That’s the difference between being a West Coast artist and a European. A European artist really believed in himself as part of the historical tradition, that archive…Obviously, you think what you do is important, or you wouldn’t be pursuing it with the kind of intensity you do. But the minute I start thinking about making gestures about my historical role, I mean, I can’t do it, I have to start laughing, because there’s a certain humor in that.
It has taken me a long time to realize I don’t have to make art that engages with the artistic canon. Growing up it was natural to go to the museum and draw the statues. College was more of the same. Your work wasn’t anything if you didn’t know what came before you, if you didn’t know what everyone else was up to, if you weren’t reading the theory. That made a lot of sense to me, so I sunk into the history of art and writing about it. I engaged in ‘the discourse’. But, I think in the end it starved my projects of life. I made work that seemed ‘right’ and ‘good’, but burned out on it. I found that while I took great joy in fabricating the work, the pieces were somehow dead.
I stopped making things for a while after that. And I started to think that maybe I didn’t have it in me to be an artist, or a creator, or whatever it is that we do. That thought made me sad, but it passed. Eventually though, I realized that not making things was making me, not unhappy, but numb.

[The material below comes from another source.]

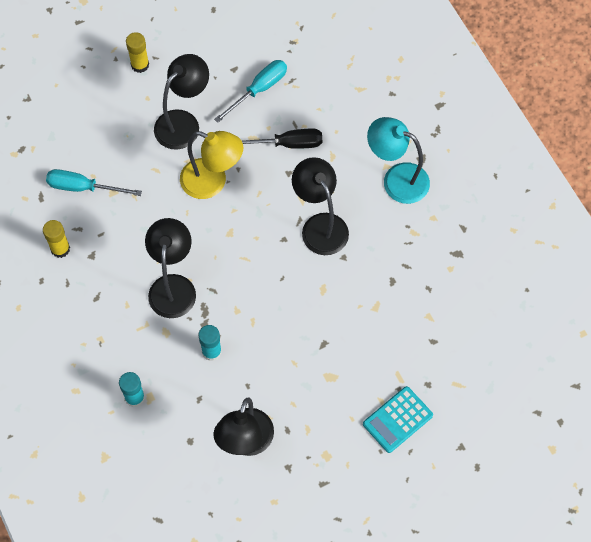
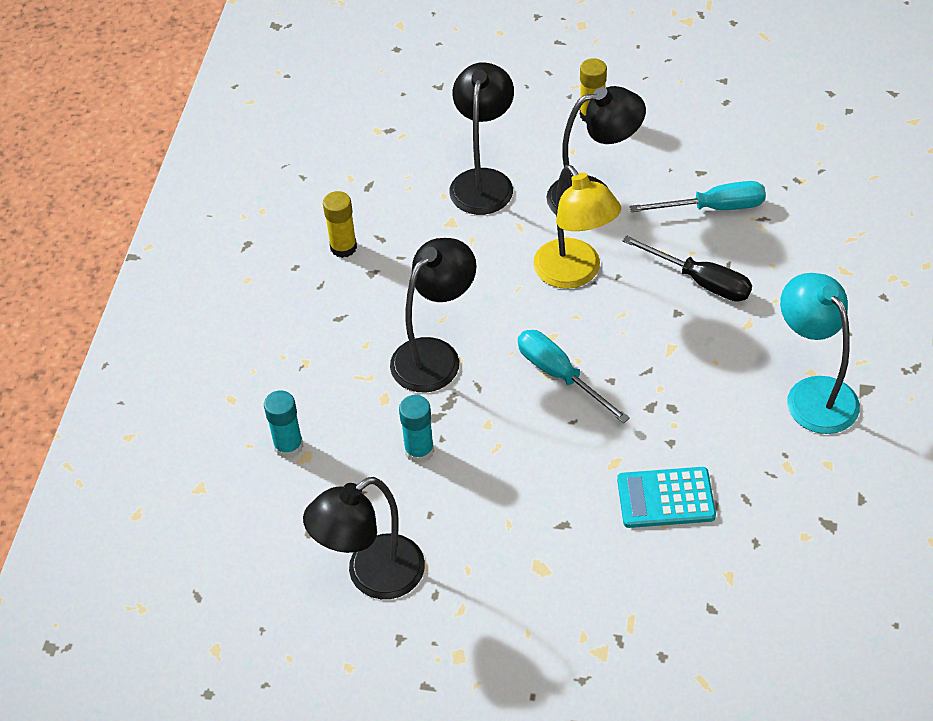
camera: 40 degrees right, 15 degrees down
(83, 187) = (422, 201): turquoise screwdriver -> turquoise screwdriver (560, 375)
(320, 225) = (669, 390): black lamp -> black lamp (483, 181)
(397, 420) = (586, 673): turquoise calculator -> turquoise calculator (665, 498)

So now I try and make things again. But I try to keep a blind eye to ‘the discourse’ and ‘the canon’ (at least, compared to before, I can’t seem to stop loving to argue about art). I’m trying to focus on things that are fun, or funny. Things that will help people I can see around me in my neighborhood, or people I know. It feels so much better to think of every object as an iteration or experiment and to be free of any place in history or expectation of it.